*What is required:* Print the line that contains "Since 1970, the Environmental Protection", then every line after it until the entries end, exactly as they read; do not include pictures.

Saved entries
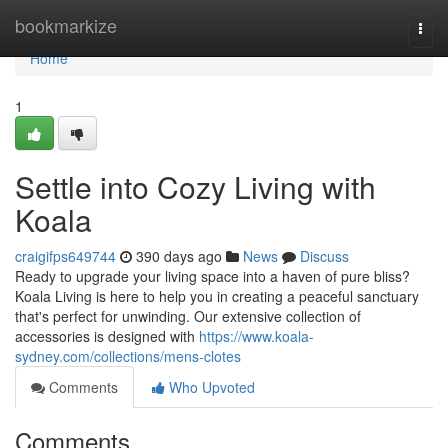
Home
bookmarkize
Togg
navi
Home
1
Settle into Cozy Living with
Koala
craigifps649744
390 days ago
News
Discuss
Ready to upgrade your living space into a haven of pure bliss?
Koala Living is here to help you in creating a peaceful sanctuary
that's perfect for unwinding. Our extensive collection of
accessories is designed with
https://www.koala-
sydney.com/collections/mens-clotes
Comments
Who Upvoted
Comments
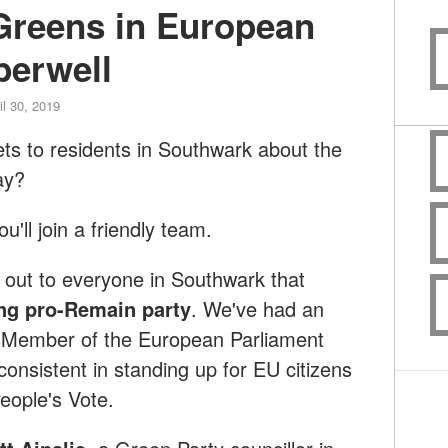
 Greens in European
berwell
il 30, 2019
ets to residents in Southwark about the
ay?
'll join a friendly team.
out to everyone in Southwark that
ng pro-Remain party
. We've had an
 Member of the European Parliament
onsistent in standing up for EU citizens
People's Vote.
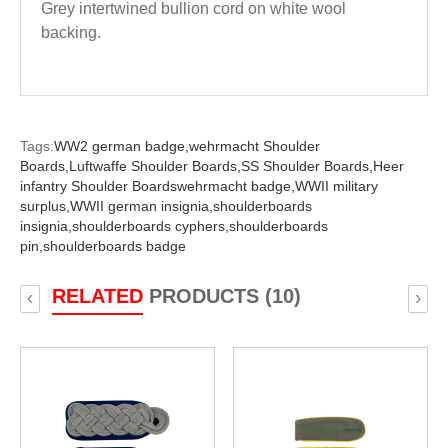
Grey intertwined bullion cord on white wool
backing.
Tags:
WW2 german badge,
wehrmacht Shoulder
Boards,
Luftwaffe Shoulder Boards,
SS Shoulder Boards,
Heer
infantry Shoulder Boardswehrmacht badge,
WWII military
surplus,
WWII german insignia,
shoulderboards
insignia,
shoulderboards cyphers,
shoulderboards
pin,
shoulderboards badge
RELATED
PRODUCTS (10)
‹
›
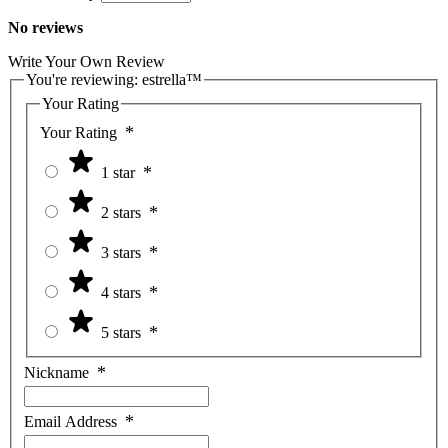
No reviews
Write Your Own Review
You're reviewing:
estrella™
Your Rating
Your Rating
1 star
2 stars
3 stars
4 stars
5 stars
Nickname
Email Address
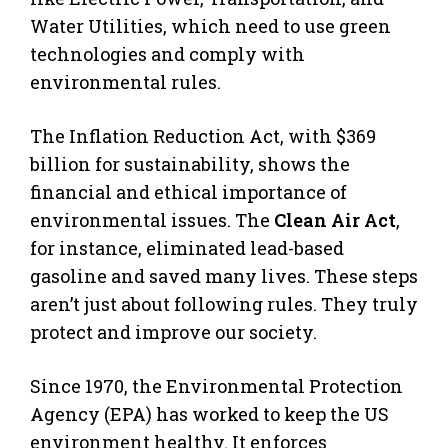
Water Utilities, which need to use green
technologies and comply with
environmental rules.
The Inflation Reduction Act, with $369
billion for sustainability, shows the
financial and ethical importance of
environmental issues. The
Clean Air Act
,
for instance, eliminated lead-based
gasoline and saved many lives. These steps
aren’t just about following rules. They truly
protect and improve our society.
Since 1970, the Environmental Protection
Agency (EPA) has worked to keep the US
environment healthy. It enforces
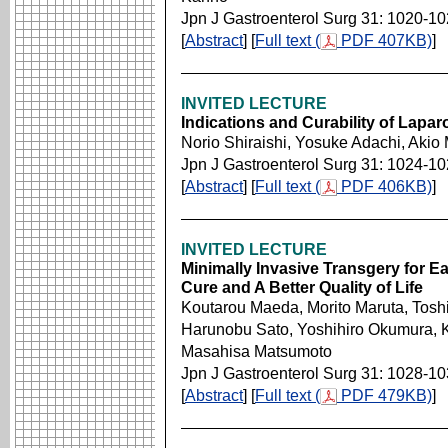
Jpn J Gastroenterol Surg 31: 1020-1
[
Abstract
] [
Full text (
PDF 407KB)
]
INVITED LECTURE
Indications and Curability of Lapa
Norio Shiraishi, Yosuke Adachi, Akio
Jpn J Gastroenterol Surg 31: 1024-1
[
Abstract
] [
Full text (
PDF 406KB)
]
INVITED LECTURE
Minimally Invasive Transgery for E
Cure and A Better Quality of Life
Koutarou Maeda, Morito Maruta, Tosh
Harunobu Sato, Yoshihiro Okumura, K
Masahisa Matsumoto
Jpn J Gastroenterol Surg 31: 1028-1
[
Abstract
] [
Full text (
PDF 479KB)
]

*Solution below:*
Since 1970, the Environmental Protection
Agency (EPA) has worked to keep the US
environment healthy. It enforces
Jpn J Gastroenterol Surg 31: 1020-1
[
Abstract
] [
Full text (
PDF 407KB)
]
INVITED LECTURE
Indications and Curability of Lapa
Norio Shiraishi, Yosuke Adachi, Akio
Jpn J Gastroenterol Surg 31: 1024-1
[
Abstract
] [
Full text (
PDF 406KB)
]
INVITED LECTURE
Minimally Invasive Transgery for E
Cure and A Better Quality of Life
Koutarou Maeda, Morito Maruta, Tosh
Harunobu Sato, Yoshihiro Okumura, K
Masahisa Matsumoto
Jpn J Gastroenterol Surg 31: 1028-1
[
Abstract
] [
Full text (
PDF 479KB)
]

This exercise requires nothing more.